Snow this morning, a spattering, and now bright blue sky and we turned off the heat. It was fall and now it’s quickly shifting into winter. The Cascades have decent snow-depths for the winter sports folks. We got
the studded tires put on a couple of days ago. This is the time of year I think a lot about food…
Beth doesn’t like to cook (although she’s good at it), so I’m the bull cook and bottle washer. I’ve heard about all these couples where the man (or equivalent) does the cooking and is into exotic recipes. I’m not; though I have a wide range of tastes-yesterday we went to a Taqueria and I had tacos made of beef cheeks and barbecued pork.
I like Vietnamese and Thai cooking. Japanese. Buffalo, elk, goat, duck, salmon, venison, huckleberries, camas roots, yams, tofu and taro-I like to eat it all. I’m just not too involved in coming up with unique ways to prepare food.

PROVIDED RECORDS:
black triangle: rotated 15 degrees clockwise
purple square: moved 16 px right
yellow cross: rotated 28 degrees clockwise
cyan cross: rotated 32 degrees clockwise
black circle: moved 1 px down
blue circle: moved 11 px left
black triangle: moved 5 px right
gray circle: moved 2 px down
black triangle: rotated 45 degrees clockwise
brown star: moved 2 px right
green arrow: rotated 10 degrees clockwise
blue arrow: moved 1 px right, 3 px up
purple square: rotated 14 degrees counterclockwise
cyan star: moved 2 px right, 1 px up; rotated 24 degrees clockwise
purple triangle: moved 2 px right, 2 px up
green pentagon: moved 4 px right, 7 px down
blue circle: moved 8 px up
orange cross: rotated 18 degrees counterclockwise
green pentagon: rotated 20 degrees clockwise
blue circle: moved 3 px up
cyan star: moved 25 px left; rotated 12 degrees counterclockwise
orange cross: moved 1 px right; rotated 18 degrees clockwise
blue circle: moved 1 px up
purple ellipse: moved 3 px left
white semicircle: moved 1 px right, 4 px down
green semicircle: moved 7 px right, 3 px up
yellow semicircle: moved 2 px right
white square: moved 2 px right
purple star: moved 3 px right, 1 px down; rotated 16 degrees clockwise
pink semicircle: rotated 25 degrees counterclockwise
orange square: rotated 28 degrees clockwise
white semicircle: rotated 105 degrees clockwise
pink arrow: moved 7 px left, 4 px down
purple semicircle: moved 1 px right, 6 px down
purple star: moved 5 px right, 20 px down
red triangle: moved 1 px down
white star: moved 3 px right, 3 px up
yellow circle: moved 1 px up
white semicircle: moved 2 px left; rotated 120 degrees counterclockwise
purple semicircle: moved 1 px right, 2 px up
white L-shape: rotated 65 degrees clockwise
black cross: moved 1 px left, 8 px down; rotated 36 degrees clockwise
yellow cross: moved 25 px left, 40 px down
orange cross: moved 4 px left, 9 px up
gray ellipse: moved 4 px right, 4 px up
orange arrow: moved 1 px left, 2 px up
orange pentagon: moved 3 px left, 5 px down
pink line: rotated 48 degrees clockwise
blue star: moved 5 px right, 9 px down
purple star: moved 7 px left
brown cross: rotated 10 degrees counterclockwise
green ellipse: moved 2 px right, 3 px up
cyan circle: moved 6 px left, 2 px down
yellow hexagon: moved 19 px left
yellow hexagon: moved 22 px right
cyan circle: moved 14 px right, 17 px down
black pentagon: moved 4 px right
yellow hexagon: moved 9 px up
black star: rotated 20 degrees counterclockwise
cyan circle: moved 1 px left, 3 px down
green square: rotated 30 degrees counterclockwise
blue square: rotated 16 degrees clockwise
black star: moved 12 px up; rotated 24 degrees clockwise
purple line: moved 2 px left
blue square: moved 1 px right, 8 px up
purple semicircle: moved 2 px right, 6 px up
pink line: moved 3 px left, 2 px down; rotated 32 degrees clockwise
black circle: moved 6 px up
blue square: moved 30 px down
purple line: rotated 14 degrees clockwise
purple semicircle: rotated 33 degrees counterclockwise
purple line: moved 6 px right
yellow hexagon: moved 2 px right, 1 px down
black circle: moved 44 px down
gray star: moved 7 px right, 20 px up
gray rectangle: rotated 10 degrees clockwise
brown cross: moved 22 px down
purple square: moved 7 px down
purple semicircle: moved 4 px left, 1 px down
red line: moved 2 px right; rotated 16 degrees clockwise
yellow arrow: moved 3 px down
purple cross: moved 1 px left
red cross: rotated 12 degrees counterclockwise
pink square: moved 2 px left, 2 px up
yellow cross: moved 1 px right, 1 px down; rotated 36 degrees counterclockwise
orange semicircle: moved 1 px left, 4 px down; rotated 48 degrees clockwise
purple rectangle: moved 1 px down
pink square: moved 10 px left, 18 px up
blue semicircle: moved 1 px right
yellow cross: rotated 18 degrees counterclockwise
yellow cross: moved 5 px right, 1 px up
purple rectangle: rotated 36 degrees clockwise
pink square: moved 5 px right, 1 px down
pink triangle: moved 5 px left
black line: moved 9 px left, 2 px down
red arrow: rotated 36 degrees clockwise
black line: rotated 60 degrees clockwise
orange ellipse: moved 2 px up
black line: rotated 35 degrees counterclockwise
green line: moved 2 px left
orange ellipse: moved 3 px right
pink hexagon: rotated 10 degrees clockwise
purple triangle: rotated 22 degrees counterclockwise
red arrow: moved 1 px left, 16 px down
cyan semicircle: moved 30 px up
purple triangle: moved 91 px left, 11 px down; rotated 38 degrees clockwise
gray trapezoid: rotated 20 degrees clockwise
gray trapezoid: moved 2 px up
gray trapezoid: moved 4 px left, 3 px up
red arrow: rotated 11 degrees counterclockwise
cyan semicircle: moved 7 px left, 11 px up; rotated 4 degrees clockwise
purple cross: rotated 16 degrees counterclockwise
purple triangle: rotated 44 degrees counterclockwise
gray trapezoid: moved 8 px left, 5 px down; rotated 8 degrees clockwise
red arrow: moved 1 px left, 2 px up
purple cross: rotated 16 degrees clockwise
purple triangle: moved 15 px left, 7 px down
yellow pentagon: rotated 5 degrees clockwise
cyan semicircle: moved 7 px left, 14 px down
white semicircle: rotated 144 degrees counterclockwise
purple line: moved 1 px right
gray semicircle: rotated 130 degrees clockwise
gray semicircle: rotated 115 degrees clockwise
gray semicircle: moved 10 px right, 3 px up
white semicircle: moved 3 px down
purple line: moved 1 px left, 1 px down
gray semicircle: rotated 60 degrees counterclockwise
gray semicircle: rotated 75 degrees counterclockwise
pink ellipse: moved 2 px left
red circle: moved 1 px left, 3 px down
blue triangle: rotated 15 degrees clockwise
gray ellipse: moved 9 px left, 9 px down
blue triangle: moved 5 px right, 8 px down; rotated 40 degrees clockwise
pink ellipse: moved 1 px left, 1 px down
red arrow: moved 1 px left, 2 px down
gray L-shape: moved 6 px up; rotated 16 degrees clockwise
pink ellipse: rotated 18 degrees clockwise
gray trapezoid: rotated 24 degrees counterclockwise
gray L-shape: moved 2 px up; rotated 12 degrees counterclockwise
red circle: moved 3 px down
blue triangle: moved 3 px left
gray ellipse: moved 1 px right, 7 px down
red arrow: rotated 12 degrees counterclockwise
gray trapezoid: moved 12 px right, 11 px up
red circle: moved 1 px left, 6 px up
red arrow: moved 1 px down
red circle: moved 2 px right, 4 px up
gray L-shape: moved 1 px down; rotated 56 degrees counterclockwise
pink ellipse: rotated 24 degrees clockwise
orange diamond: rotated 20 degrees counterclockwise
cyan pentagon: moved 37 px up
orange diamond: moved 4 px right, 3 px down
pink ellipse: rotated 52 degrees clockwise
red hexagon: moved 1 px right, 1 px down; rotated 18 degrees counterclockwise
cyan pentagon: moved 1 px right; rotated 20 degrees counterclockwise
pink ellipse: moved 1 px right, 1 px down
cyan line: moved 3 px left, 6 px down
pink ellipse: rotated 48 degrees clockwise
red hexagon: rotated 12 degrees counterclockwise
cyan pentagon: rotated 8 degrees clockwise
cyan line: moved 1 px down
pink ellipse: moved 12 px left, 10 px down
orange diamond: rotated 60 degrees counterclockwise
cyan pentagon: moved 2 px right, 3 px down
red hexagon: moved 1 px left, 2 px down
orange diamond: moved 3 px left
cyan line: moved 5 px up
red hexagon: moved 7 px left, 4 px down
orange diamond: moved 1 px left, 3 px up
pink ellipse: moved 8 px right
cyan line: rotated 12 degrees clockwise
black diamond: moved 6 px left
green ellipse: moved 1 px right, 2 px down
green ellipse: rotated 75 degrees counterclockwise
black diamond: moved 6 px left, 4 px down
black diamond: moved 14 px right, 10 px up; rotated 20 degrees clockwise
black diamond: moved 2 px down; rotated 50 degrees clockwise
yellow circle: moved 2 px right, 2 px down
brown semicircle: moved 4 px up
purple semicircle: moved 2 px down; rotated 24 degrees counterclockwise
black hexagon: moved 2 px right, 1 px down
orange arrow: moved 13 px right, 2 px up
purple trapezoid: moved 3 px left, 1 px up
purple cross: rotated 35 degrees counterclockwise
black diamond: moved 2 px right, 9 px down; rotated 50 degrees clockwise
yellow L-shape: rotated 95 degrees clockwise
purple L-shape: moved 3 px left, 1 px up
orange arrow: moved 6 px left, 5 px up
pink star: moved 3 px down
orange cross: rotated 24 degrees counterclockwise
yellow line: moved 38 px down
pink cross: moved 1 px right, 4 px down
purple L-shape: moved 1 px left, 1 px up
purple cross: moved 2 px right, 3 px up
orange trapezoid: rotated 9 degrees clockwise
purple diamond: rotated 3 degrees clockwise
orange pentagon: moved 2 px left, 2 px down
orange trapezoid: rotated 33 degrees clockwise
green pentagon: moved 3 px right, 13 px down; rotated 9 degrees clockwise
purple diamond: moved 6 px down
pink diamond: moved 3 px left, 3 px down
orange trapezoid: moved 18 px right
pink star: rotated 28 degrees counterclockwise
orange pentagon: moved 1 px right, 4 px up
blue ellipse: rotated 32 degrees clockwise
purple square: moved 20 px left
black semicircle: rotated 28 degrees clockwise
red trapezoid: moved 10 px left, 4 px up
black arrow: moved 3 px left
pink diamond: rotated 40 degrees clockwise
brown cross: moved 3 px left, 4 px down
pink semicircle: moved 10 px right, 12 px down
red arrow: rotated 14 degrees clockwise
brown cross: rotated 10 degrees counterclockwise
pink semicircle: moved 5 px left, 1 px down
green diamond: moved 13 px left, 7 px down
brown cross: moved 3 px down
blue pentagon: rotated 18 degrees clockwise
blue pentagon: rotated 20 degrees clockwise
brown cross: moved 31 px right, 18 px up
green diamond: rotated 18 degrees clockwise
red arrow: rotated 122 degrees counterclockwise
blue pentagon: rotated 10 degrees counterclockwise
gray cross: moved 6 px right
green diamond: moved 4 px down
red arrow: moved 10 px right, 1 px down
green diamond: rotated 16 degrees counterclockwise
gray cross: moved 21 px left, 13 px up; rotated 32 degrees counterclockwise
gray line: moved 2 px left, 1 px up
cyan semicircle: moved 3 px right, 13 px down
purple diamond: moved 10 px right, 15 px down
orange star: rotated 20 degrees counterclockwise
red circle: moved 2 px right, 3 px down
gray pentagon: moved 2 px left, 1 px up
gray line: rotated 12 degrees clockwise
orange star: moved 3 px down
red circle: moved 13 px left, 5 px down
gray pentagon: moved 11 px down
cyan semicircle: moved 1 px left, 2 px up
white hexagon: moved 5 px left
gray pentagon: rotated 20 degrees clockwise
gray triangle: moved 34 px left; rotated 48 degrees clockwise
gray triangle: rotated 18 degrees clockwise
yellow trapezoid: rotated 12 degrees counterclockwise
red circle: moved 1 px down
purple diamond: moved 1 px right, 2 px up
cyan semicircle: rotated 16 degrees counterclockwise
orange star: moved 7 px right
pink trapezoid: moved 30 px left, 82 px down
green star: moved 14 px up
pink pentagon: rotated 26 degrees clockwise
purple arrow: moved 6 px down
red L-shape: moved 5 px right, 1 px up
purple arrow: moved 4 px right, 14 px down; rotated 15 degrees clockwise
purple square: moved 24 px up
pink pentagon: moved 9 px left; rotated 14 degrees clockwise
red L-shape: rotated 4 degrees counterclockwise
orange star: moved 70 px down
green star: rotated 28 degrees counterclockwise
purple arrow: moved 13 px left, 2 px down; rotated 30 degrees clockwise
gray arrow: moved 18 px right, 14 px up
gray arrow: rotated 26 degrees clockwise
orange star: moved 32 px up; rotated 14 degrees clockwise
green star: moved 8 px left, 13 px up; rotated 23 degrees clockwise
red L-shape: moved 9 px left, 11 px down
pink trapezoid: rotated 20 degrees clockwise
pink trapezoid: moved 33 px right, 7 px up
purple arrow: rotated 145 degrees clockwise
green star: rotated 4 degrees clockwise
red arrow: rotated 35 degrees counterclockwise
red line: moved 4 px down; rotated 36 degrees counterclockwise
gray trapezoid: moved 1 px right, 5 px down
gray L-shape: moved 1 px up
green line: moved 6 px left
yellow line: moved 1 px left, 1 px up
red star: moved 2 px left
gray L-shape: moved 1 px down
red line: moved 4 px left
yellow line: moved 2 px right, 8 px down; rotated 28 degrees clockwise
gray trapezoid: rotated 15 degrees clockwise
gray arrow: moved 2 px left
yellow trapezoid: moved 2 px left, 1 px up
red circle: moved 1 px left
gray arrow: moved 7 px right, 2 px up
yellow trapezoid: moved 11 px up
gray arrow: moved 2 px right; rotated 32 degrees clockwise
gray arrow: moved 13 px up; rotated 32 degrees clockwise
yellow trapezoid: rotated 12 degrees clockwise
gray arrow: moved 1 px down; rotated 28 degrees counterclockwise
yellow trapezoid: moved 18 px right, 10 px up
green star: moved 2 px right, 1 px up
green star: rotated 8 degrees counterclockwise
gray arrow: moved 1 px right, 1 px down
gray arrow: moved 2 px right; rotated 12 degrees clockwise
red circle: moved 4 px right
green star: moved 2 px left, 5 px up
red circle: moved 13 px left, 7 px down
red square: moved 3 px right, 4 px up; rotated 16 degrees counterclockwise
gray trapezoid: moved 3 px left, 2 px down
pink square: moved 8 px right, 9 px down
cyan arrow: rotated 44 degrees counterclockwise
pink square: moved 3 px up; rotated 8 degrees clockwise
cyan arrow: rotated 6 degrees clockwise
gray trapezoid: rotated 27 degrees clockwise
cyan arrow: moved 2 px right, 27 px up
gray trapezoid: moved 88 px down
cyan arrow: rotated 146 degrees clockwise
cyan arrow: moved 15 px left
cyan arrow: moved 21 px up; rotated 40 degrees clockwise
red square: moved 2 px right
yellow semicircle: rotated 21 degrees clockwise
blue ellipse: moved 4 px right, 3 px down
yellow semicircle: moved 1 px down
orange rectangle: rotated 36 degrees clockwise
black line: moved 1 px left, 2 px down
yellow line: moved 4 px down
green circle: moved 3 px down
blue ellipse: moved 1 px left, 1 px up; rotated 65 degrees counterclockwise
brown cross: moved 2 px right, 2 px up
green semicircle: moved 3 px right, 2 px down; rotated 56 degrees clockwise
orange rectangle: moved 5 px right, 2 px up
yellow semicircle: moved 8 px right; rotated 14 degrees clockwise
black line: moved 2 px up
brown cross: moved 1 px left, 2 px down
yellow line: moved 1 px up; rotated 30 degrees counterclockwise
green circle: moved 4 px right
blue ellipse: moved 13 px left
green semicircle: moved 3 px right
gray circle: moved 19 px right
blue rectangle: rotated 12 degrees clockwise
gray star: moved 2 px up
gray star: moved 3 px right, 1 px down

YOUR GOAL: Retype the passage above about early winter and cooking, starting at "I like Vietnamese" and ending at "to prepare food.".

TASK RESPONSE:
I like Vietnamese and Thai cooking. Japanese. Buffalo, elk, goat, duck, salmon, venison, huckleberries, camas roots, yams, tofu and taro-I like to eat it all. I’m just not too involved in coming up with unique ways to prepare food.